I’m learning that building the product is sometimes easier than explaining the product.

I built a small CRE data tool that turns LoopNet + Crexi searches into a cleaner first-pass market file.

At first, I explained it like a developer:

  • pulls listings from multiple sources
  • deduplicates properties
  • normalizes cap rates
  • adds days-on-market when available
  • includes broker/contact fields when public
  • exports to CSV / Excel / JSON / API

Technically accurate.

But not very useful as a pitch.

Because when I explained it that way, people heard “data pipeline” or “scraper.”

That was not really the job.

The actual job is closer to:

“Give me a clean market file I can trust enough to start broker research or first-pass deal review.”

That small shift changed how I think about the whole product.

The value is not “I can collect rows.”

The value is:

  • Is this listing duplicated across sources?
  • Where did this number come from?
  • Is the cap rate declared, estimated, or missing?
  • Is the broker info actually available?
  • Can I open this CSV and understand the market faster?

That is also why I stopped trying to position it as a giant platform replacement. That would be dishonest and honestly not very believable.

It is not trying to be a full enterprise CRE platform.
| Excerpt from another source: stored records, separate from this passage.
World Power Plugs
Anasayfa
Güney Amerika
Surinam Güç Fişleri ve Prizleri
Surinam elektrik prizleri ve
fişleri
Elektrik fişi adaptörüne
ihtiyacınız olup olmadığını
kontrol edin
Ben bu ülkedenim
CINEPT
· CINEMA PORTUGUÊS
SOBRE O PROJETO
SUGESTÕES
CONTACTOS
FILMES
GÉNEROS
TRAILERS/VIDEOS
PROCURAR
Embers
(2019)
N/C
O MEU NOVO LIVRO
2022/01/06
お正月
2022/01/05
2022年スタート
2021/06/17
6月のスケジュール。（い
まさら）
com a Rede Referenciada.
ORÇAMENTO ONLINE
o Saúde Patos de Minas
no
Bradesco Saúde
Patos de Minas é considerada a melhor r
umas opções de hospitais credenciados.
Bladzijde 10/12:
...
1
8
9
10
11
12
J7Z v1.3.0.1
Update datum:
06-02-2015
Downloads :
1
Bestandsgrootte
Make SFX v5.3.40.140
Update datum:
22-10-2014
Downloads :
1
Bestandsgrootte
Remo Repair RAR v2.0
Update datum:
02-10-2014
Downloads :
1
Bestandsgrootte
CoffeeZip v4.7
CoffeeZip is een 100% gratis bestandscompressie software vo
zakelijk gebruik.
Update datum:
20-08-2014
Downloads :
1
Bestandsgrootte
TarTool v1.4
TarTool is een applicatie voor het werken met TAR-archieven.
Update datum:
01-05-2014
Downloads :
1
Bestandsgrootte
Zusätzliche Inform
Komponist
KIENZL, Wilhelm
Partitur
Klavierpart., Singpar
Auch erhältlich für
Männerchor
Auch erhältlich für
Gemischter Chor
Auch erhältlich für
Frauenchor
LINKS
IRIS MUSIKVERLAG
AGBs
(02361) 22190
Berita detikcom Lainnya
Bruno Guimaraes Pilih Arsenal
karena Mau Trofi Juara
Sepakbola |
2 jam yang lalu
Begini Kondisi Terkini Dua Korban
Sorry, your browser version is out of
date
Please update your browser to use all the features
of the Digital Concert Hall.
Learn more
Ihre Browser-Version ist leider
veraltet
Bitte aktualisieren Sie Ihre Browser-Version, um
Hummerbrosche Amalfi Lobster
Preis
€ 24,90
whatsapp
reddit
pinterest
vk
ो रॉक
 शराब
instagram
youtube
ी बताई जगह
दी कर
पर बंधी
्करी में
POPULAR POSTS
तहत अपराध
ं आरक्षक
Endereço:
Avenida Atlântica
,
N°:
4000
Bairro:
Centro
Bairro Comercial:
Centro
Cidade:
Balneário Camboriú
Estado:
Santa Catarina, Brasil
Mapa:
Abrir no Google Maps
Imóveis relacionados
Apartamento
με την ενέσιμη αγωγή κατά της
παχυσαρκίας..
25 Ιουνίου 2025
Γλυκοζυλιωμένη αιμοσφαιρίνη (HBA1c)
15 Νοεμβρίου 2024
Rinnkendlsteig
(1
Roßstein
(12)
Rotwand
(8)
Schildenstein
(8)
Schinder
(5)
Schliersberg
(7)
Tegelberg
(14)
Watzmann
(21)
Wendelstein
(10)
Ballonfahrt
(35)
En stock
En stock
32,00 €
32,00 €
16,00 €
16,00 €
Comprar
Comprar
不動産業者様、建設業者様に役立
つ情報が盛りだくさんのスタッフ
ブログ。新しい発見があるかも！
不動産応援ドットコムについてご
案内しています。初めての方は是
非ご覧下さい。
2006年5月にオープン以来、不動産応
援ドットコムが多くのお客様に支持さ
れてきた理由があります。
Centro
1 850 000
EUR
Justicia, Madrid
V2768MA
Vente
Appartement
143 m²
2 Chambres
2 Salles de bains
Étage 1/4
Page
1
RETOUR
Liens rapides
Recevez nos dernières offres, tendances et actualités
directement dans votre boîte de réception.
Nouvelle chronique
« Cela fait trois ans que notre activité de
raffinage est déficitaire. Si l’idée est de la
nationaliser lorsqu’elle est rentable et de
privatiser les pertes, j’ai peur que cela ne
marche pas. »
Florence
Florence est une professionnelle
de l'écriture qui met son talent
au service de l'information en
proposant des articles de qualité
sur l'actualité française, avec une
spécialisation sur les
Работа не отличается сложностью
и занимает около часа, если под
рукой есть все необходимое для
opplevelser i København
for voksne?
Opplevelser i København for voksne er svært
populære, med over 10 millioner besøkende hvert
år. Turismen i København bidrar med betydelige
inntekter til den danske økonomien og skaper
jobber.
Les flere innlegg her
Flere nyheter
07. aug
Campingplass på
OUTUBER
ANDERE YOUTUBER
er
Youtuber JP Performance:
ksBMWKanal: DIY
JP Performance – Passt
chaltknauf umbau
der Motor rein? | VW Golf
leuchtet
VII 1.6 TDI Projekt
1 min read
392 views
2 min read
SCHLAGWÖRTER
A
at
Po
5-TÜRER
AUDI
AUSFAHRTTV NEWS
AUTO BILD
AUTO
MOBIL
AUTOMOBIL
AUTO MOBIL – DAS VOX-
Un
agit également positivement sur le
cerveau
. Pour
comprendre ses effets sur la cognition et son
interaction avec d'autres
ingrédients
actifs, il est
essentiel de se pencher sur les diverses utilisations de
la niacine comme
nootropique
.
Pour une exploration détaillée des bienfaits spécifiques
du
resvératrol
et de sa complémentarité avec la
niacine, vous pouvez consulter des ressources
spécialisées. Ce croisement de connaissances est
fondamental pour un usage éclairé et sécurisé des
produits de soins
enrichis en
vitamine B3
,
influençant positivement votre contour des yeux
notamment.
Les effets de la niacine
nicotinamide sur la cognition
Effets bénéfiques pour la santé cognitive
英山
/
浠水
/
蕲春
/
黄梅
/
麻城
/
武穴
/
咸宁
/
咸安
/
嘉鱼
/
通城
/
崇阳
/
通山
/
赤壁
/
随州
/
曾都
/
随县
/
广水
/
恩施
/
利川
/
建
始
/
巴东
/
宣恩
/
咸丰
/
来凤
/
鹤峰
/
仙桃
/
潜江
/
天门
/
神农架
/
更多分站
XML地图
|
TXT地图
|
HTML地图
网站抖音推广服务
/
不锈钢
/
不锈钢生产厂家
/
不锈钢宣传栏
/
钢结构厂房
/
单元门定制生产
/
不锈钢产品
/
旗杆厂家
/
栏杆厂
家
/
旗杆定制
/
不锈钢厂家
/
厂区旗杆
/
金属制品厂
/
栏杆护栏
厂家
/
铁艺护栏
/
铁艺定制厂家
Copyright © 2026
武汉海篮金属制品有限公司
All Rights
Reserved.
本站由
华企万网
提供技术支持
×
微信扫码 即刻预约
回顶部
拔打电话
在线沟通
It is trying to be a cheaper, cleaner first-pass data layer for people who want structured listing intelligence before spending hours checking portals manually.

The current version is here if anyone wants context:
https://apify.com/kazkn/commercial-real-estate-brokerage-intel?fpr=8fp2od

The product lesson for me:

A feature list makes sense to the builder.
A workflow outcome makes sense to the buyer.

Curious how other founders handle this.

When you build something technical, how do you know when your positioning is describing the product… versus describing the code behind the product?

on June 15, 2026
  1. 1

    I'd be careful with one thing.

    The interesting question may not be whether the positioning describes the workflow instead of the code.

    It may be what decision the buyer is actually making when they reach for the workflow in the first place.

    Those sound similar, but they can lead to very different conclusions about what the product is, who it is for, and which signals deserve attention.

    I wouldn't make that call casually from the current framing.